» **TO DO**
Word for word, restate every line from the one with "wire not_select;" through the end of the records below, both included, and add nothing.
================
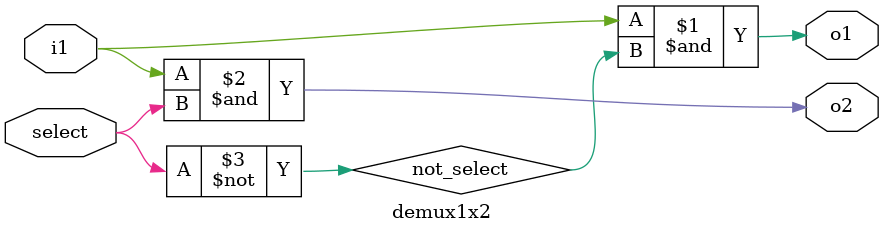
<source format=v>
module demux1x2 ( output o1, output o2, input i1, input select ); 
    // definir dados locais 
    wire not_select; 
    // descrever por portas 
    not NOT1 ( not_select, select ); 
    and AND1 ( o1, i1, not_select ); 
    and AND2 ( o2, i1, select ); 
endmodule // demux1x2
</source>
================
» **OUTPUT FOR THIS EXERCISE**
    wire not_select; 
    // descrever por portas 
    not NOT1 ( not_select, select ); 
    and AND1 ( o1, i1, not_select ); 
    and AND2 ( o2, i1, select ); 
endmodule // demux1x2
</source>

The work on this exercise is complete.